Mildly Superhuman AGI (weak ASI)
Not only knows more about the world than any human ever has, but also integrates this information and reasons about it more effectively than any human could. Pretty dangerous even in the lab, but still could be safely controlled via careful schemes. For instance, keeping it impaired with slow-downs, deliberately censored and misleading datasets/simulations, and noise injection into its activations. Deploying it safely would likely require so much impairment that it wouldn’t end up any more useful than the merely-high-human-level AGI.

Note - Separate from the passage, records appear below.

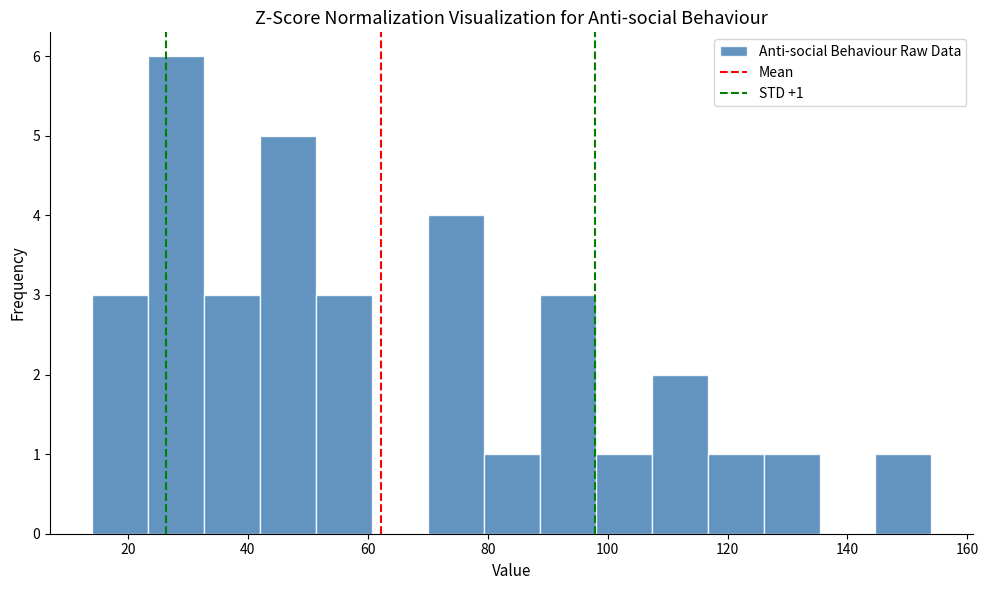

Over which range of the x-axis is the bar tallest?

24 to 32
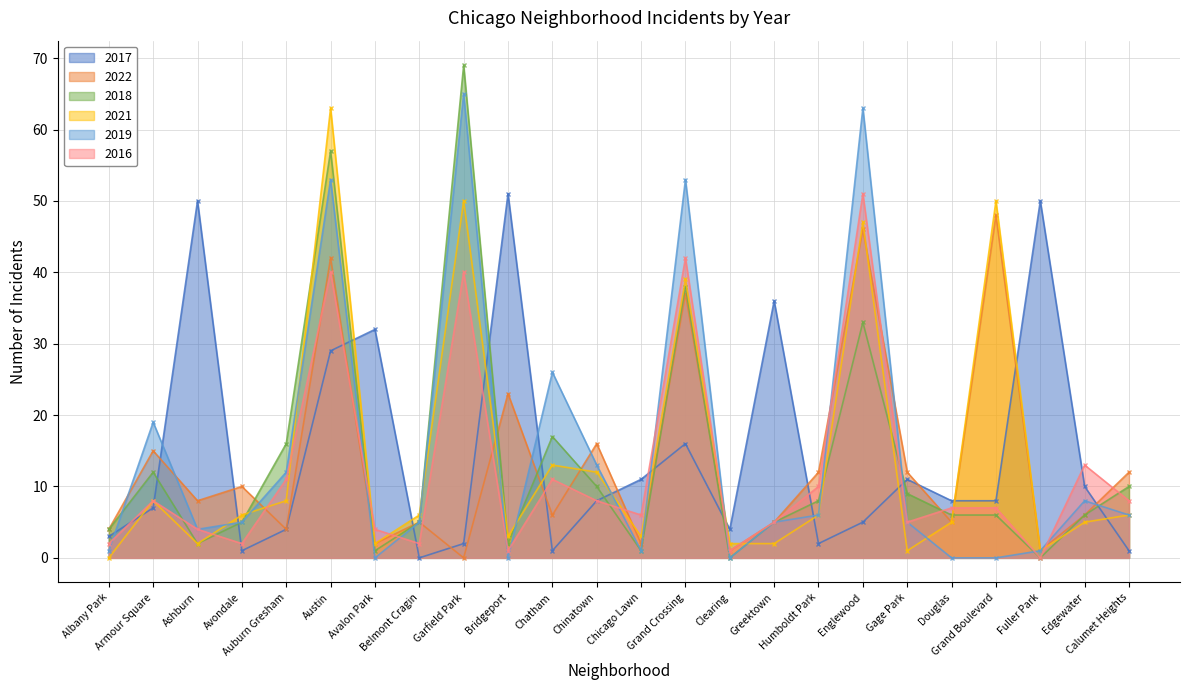

Is the value of 2021 at Grand Crossing greater than the value of 2022 at Edgewater?

Yes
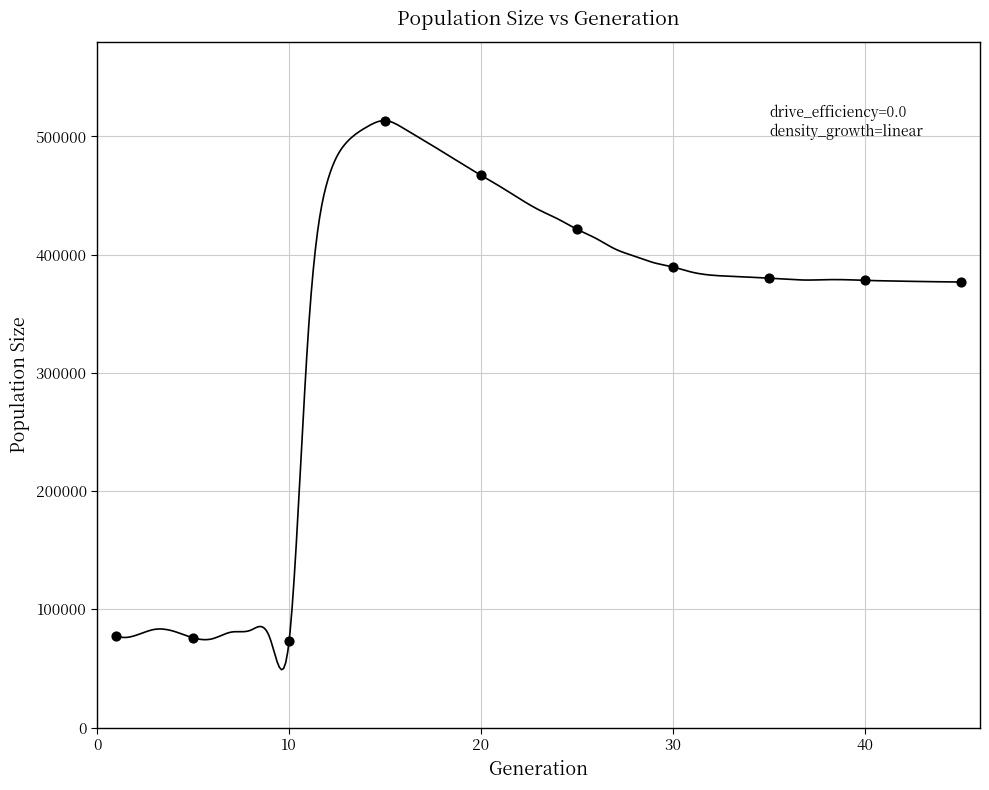

What is the average X value?

23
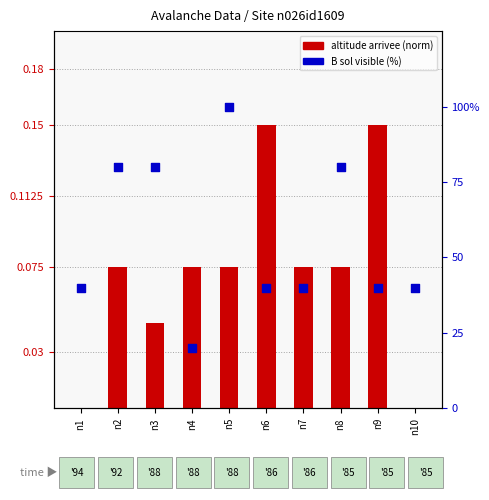

At how many categories does at least one series exceed 85?

1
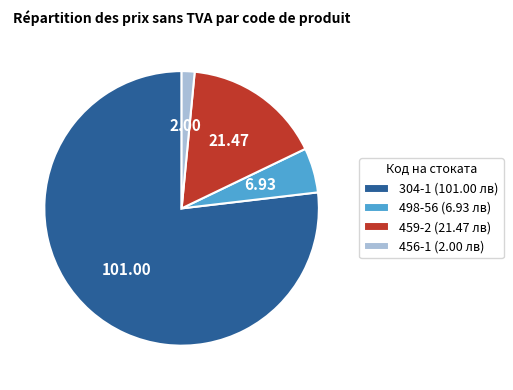

Which category has the biggest portion of the pie?

304-1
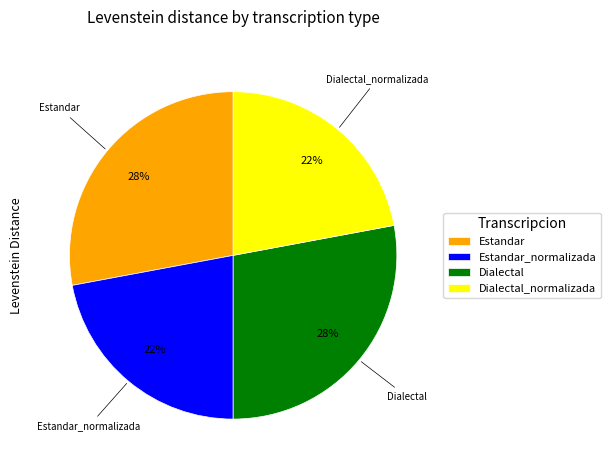

Does Estandar_normalizada represent more than half of the total?

No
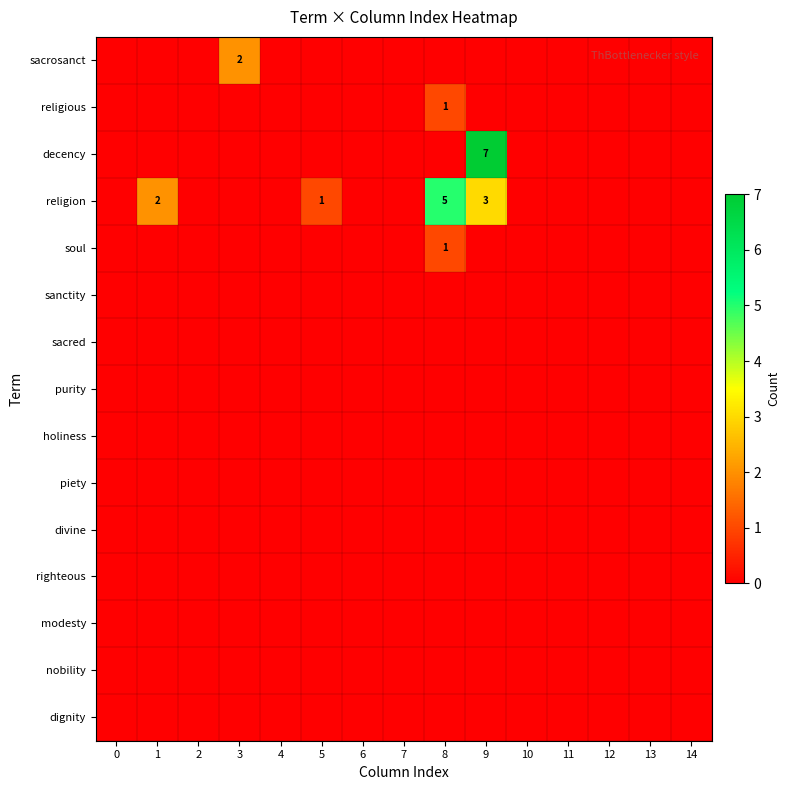

Is the value of sanctity at 0 greater than the value of religious at 6?

No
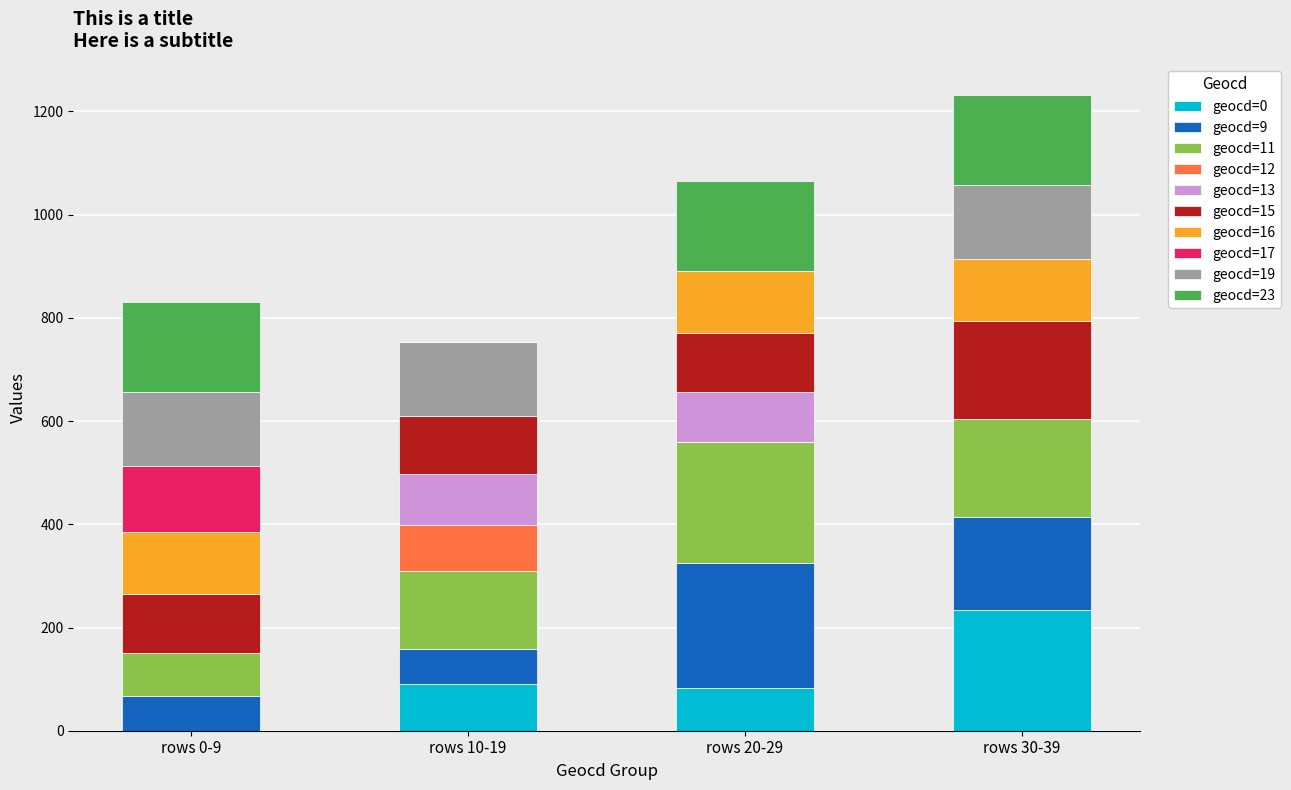

At which label does geocd=0 reach its peak?

rows 30-39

There would be huge temptation to relax the deliberate impairments and harness the full power. Organizational insufficiency could strike here, failing to sufficiently restrain the operators.
If it escaped, it would definitely be able to destroy humanity within a fairly short time frame.
Strongly Superhuman
By the time you’ve relaxed your impairment and control measures enough to even measure how superhuman it is, you are already in serious danger from it. This is the level where you would need to seriously worry about the lab employees getting mind-hacked in some way, or the lab compute equipment getting hacked. If we train this model, and even try to test it at full power, we are in great danger.
If it escapes, it is game over.
Given these levels, I think that you are technically correct that there is a point where if we don’t pause we are pretty much doomed. But I think that that pause point is somewhere above human-level AGI.
Furthermore, I think that attempting to pause before we get to ‘enough AI power to make humanity safe’ leads to us actually putting humanity at greater risk.
How?
By continuing in our current state of great vulnerability to self-replicating weapons like bioweapons.
By putting research pressure on the pursuit of more efficient algorithms, and resulting in a much more distributed, harder to control progress front proceeding nearly as fast to superhuman AGI. I think this rerouting would put us in far more danger of having a containment breach, or overshooting the target level of useful-but-not-suicidally-dangerous.
I don’t have a deep confident argument that we should pause before ‘slightly superhuman level’, but I do think we will need to pause then, and I think getting humanity ready to pause takes like 3 years which is also what my earliesh possible timelines are, so I think we need to start laying the groundwork now so that, even if you think we shouldn’t pause till later, we are ready civilizationally to pause quite abruptly.
Well, it seems we are closer to agreement than we thought about when a pause could be good. I am unsure about the correct way to prep for the pause. I do think we are about 2-4 years from human-level AI, and could get to above-human-level within a year after that if we so chose.
What makes you say 3 years?
It’s more like an intuitive guess than anything based on anything particularly rigorous, but, like, it takes time for companies and nation-states and international communities to get to agree to things, we don’t seem anywhere close, there will be political forces opposing the pause, and 3 years seems like a generously short time if we even got moderately lucky, to get all the necessary actors to pause in a stable way.